Perhaps strangest of all, Felt's concept bike mates the Bosch electronic platform that the company has been selling on its European QX and Verza e-bikes to a fat tire mountain bike ride. No estimates on when—or even if—this well-named bike will make it to production.
Specialized made waves last year with the introduction of the Turbo, an e-bike topping out at 28 miles per hour. At the time, it was the world's fastest bike—and supposedly illegal for the U.S. where the speed limit for e-bikes is 20 mph. But a new look at the law showed otherwise: the speed limit doesn't apply to pedal-assist bikes.
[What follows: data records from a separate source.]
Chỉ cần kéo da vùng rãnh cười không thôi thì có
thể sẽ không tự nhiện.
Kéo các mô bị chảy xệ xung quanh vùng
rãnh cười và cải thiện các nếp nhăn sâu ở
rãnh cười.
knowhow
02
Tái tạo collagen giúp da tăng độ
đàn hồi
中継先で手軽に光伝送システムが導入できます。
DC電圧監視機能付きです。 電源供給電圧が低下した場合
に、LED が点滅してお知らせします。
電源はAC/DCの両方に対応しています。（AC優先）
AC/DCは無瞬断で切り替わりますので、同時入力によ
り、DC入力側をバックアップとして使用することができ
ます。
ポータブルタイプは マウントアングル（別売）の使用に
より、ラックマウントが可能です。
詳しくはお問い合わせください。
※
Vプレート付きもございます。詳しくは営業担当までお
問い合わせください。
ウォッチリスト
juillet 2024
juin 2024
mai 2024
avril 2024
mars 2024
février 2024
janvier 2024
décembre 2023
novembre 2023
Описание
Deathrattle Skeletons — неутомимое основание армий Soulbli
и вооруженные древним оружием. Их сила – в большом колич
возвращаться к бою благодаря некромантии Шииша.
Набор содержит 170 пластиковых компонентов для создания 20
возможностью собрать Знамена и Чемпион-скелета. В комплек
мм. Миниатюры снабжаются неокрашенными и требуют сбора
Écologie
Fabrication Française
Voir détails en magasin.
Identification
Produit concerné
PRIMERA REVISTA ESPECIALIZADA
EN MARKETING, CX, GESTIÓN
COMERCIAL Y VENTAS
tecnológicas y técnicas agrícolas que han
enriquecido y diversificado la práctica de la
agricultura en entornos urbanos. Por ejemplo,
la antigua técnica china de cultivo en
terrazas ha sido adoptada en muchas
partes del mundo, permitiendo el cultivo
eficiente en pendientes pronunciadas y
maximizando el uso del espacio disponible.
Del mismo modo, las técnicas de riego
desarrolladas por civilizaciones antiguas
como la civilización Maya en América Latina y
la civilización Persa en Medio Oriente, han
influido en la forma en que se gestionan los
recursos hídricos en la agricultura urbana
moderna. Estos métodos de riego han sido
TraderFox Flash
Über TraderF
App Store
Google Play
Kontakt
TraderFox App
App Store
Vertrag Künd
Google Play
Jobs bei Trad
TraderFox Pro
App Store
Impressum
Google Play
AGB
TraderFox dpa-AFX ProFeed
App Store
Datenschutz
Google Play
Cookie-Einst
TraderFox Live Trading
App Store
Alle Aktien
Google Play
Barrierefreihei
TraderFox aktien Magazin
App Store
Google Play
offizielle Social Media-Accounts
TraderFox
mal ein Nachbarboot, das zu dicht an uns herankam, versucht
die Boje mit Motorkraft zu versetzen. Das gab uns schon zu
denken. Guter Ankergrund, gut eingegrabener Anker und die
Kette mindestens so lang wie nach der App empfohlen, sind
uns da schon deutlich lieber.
Specialized is back at this year's show and our verdict remains the same. This is one really, really fun ride.
It's hard not to be taken by the Stromer. The company has been building innovative e-bikes in Europe for three years, but was incorporated into BMC—the maker of Tour winning road bikes—in 2011. With the brand's founder now the CEO of BMC Switzerland Group, Stromer is only getting better. For their fourth year, the bikes get a facelift, including new geometry, updated components, and increased use of carbon. With a battery mounted in the down tube, the ST1 Elite can top out at 20 mph. But our eyes are set on the 27-speed Stromer ST1 Platinum—which can reach a top speed of 30 mph.
The Solexity x350 is built to appeal to your sense of nostalgia. In recent years, the French brand has remade itself from a gas moped brand into a leading e-bike company. And now they're looking to hit the U.S. market. With a sleek design pushed by the legendary Italian firm, Pininfarina, the Solexity turns heads and pleases riders with disc brakes, a lithium-manganese battery, and Kevlar anti-puncture tires.
Pete's Electric Bikes
While some e-bike companies like to flaunt the fact that their bikes are electric, Pete's takes a more restrained approach. With a Boulder-based retail store providing constant customer feedback, Pete's has focused on the building reliable and practical rides and is set to become one of the first e-bike share providers. New for this year, the company has introduced its own mid-drive system (placing the motor in the crank).
We haven't seen anything else like these completely custom rides by Customaxxx at Interbike. Founded in 2009 by two friends who love beautiful bikes, the company designs and manufactures all their models in Singapore. Coming in between $4,000 and $7,000, these custom e-bikes simply speak for themselves.
Storm Series by ProdecoTech
The folding Storm Series e-bikes by ProdecoTech are built in the company's Florida facility and come in both a 500-watt and 300-watt variants. The Storm 500 weighs in at 55 lbs and can go 25-35 miles per charge with a top speed of 20 mph. Best of all, it costs only $1,299.
BH Easy Motion
Not to be left behind, BH has entered the e-bike market with the Easy Motion line. And unlike many of the other e-bikes on the floor, they're truly trail ready. The 26-inch Neo Jumper comes outfitted with Shimano Deore shifters, XT rear derailleur, and a RockShock fork. Besides the Neo Jumper, BH is also introducing the Neo Extrem, a 26 inch hardtail, and a hardtail 29er aptly called the Neo 29er.